Not surprisingly, first quarter “was an ugly quarter for Boeing,” Vertical Research Partners analyst Robert Stallard said in a note. “We think investors were braced for an EPS loss and free cash outflow in the first quarter, but the chances are that things will get worse before they get better.”
Boeing’s free cash flow swung to a negative $4.73 billion from positive $2.29 billion, beating the FactSet consensus of negative $5.79 billion.
The free cash was “better than levels we heard investors concerned with in recent weeks,” analysts at Goldman Sachs said in a note. Moreover, Boeing said it is exploring additional sources of near-term liquidity, and that it believes it will be able to obtain it, the analysts said.
Sales from its commercial-airplane business fell 48% to $6.21 billion, topping expectations of $5.94 billion, while defense, space and security revenue declined 8% to $6.04 billion versus expectations of a rise to $6.76 billion.
Boeing’s commercial aircraft production rates are coming down about 25% on average, but are not as bad as feared, analysts at Jefferies said in their note.
For the grounded 737 Max, Boeing said it plans to resume production at a low rate this year and gradually increase it to 31 planes a month in 2021, which compares to the Jefferies estimate of ramp to production of 27 of the aircraft a month.
That expects that the planes, removed from service in March 2019 after two deadly crashes, would win back regulatory approvals in time for deliveries to resume in the third quarter, the analysts said.
There was no official change on the Max timeline.

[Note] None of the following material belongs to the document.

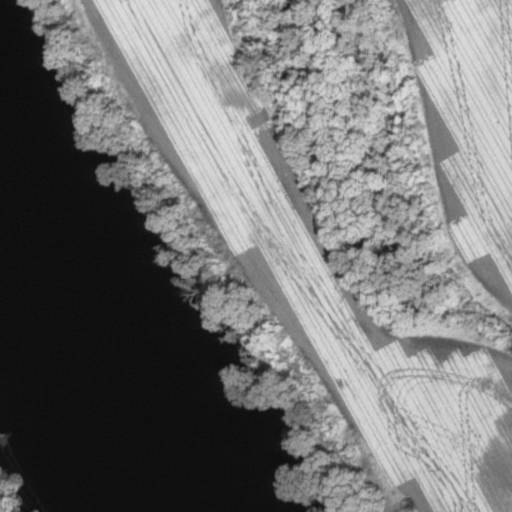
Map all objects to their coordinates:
road: (232, 260)
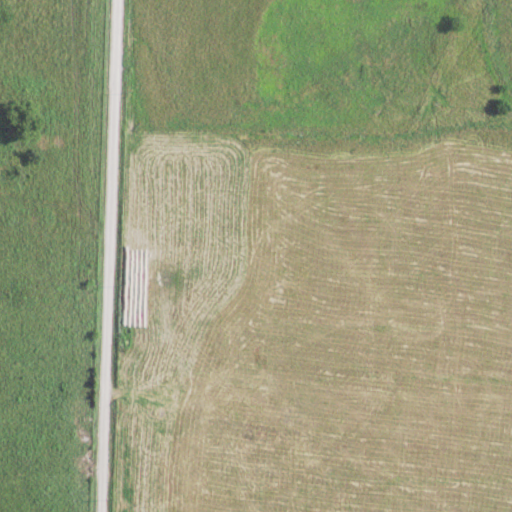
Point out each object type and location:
road: (105, 256)
building: (257, 404)
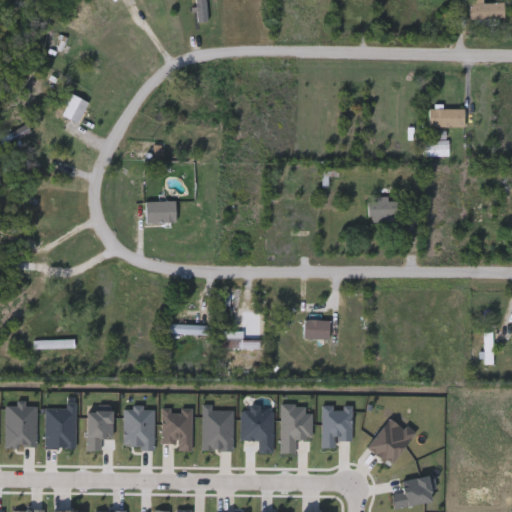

A recent report on The Wall Street Journal said that the return is unlikely before late summer or early fall.
Boeing has resumed operations in Washington state and South Carolina facilities, with the company saying it made modifications to ensure employee’s safety and to keep with social-distancing and cleanliness guidelines.
Shares of Boeing have lost 62% in the past 12 months and 56% over the last three months, which compares with losses of 7% and 14% for the Dow in these same periods. Boeing is a Dow component.